(Collected data)
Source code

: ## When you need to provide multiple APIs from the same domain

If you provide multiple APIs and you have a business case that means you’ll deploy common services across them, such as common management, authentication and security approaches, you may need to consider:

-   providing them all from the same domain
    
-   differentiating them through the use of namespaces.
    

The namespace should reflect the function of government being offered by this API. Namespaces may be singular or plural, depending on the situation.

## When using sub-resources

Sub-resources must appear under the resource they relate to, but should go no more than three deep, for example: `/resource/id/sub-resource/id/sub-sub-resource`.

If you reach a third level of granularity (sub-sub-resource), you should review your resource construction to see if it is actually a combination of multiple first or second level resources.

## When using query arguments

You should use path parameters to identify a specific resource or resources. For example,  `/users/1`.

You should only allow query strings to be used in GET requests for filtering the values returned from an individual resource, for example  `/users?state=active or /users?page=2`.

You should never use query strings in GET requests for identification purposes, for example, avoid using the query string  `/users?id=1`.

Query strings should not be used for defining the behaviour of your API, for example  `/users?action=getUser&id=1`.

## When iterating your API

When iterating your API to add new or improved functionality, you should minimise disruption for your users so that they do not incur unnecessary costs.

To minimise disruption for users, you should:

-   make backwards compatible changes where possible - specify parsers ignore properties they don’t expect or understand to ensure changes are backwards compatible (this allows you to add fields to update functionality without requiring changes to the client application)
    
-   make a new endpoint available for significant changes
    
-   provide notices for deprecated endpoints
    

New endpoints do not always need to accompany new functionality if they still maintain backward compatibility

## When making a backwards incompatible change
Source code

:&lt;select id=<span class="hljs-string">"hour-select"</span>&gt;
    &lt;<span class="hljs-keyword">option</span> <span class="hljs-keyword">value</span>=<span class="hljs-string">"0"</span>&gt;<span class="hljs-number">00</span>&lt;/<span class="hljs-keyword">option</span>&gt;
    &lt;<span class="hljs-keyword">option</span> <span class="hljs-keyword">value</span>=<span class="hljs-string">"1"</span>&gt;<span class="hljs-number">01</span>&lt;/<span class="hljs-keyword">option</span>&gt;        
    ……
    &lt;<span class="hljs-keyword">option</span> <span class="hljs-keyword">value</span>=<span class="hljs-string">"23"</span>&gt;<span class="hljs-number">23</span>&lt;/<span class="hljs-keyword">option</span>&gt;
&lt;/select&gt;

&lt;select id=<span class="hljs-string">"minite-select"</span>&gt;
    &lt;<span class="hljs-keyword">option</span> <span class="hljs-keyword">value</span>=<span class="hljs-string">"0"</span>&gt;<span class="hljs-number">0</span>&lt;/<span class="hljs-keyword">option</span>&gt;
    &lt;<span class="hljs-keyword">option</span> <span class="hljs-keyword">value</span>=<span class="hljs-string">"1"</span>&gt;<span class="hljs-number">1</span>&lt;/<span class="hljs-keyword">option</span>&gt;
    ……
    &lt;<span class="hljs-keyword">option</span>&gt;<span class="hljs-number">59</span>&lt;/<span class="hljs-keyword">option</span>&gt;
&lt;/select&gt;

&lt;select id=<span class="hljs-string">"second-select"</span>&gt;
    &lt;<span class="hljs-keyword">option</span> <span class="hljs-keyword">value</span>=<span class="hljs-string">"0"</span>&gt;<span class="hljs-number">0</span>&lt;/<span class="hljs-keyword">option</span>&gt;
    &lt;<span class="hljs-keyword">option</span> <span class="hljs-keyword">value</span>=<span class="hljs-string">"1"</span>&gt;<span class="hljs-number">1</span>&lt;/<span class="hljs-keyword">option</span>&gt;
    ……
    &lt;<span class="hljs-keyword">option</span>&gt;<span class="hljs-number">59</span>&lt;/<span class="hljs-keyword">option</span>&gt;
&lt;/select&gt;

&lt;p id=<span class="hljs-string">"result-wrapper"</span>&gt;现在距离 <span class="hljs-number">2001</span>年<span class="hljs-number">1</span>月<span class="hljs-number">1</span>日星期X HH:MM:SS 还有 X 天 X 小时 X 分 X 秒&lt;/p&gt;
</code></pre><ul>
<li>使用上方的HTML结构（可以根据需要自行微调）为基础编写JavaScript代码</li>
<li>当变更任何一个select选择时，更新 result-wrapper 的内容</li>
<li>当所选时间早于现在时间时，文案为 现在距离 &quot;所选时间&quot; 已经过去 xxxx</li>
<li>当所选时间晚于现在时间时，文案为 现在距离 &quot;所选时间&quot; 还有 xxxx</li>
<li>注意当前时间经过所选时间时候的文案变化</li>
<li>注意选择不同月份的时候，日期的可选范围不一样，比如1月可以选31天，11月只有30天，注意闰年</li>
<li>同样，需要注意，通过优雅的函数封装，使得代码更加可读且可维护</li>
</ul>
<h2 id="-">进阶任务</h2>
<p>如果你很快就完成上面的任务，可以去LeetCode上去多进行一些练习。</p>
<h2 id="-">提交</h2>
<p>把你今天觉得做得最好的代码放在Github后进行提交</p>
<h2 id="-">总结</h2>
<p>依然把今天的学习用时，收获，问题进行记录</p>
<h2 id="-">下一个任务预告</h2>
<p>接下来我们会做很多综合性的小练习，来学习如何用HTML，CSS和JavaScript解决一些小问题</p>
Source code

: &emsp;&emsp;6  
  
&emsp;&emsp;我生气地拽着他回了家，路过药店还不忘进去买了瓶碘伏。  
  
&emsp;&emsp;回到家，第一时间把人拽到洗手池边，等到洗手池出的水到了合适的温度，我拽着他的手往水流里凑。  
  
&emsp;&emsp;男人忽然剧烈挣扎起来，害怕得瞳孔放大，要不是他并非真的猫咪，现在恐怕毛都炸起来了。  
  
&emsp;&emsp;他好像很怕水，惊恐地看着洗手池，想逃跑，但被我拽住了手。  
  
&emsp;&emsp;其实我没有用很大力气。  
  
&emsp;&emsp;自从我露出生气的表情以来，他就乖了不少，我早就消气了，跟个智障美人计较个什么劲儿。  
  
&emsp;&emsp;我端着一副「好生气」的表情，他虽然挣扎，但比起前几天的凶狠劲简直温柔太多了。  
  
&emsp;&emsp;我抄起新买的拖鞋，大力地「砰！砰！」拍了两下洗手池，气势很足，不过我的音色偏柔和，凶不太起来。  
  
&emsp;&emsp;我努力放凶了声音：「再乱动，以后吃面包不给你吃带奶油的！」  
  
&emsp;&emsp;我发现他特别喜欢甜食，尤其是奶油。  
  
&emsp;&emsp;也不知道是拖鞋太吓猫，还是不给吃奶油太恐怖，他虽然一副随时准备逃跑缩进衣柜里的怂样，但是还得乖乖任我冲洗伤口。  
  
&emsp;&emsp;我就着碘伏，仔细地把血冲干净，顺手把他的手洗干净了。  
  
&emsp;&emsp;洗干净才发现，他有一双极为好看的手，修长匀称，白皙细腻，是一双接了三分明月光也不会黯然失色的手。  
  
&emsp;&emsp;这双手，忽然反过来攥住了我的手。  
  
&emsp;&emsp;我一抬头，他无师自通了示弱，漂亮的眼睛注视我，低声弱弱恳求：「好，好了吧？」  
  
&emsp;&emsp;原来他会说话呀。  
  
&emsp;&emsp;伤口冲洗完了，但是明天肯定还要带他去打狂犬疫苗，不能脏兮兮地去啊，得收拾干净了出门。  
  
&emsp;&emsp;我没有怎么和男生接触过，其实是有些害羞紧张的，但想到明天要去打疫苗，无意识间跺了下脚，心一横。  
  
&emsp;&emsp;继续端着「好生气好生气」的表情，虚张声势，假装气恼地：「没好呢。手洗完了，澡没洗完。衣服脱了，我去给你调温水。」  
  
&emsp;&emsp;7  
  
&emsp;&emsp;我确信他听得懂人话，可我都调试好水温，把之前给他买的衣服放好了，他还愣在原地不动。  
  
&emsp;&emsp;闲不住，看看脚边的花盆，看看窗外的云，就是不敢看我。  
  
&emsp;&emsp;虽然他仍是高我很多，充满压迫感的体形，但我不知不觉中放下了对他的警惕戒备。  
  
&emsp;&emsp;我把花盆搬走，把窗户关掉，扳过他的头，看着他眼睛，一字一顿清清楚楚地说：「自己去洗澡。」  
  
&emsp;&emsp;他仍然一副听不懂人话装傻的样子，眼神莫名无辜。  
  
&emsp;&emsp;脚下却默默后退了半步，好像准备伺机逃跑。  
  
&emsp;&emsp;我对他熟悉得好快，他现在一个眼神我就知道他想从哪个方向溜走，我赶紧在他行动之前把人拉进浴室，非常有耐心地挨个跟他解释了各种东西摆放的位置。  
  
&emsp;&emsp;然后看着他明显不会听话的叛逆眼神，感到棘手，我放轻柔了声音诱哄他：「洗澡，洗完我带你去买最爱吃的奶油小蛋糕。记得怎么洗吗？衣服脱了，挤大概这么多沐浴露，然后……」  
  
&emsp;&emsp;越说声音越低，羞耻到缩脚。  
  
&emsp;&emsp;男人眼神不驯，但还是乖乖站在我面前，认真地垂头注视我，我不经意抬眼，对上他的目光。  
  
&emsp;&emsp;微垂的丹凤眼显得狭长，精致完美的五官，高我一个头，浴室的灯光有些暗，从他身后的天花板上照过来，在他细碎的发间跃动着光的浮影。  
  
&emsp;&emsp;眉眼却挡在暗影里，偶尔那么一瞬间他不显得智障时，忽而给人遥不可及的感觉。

» **Exercise directions**
All lines holding the word "result" must be copied from the data.

» **Your response**
&lt;p id=<span class="hljs-string">"result-wrapper"</span>&gt;现在距离 <span class="hljs-number">2001</span>年<span class="hljs-number">1</span>月<span class="hljs-number">1</span>日星期X HH:MM:SS 还有 X 天 X 小时 X 分 X 秒&lt;/p&gt;
<li>当变更任何一个select选择时，更新 result-wrapper 的内容</li>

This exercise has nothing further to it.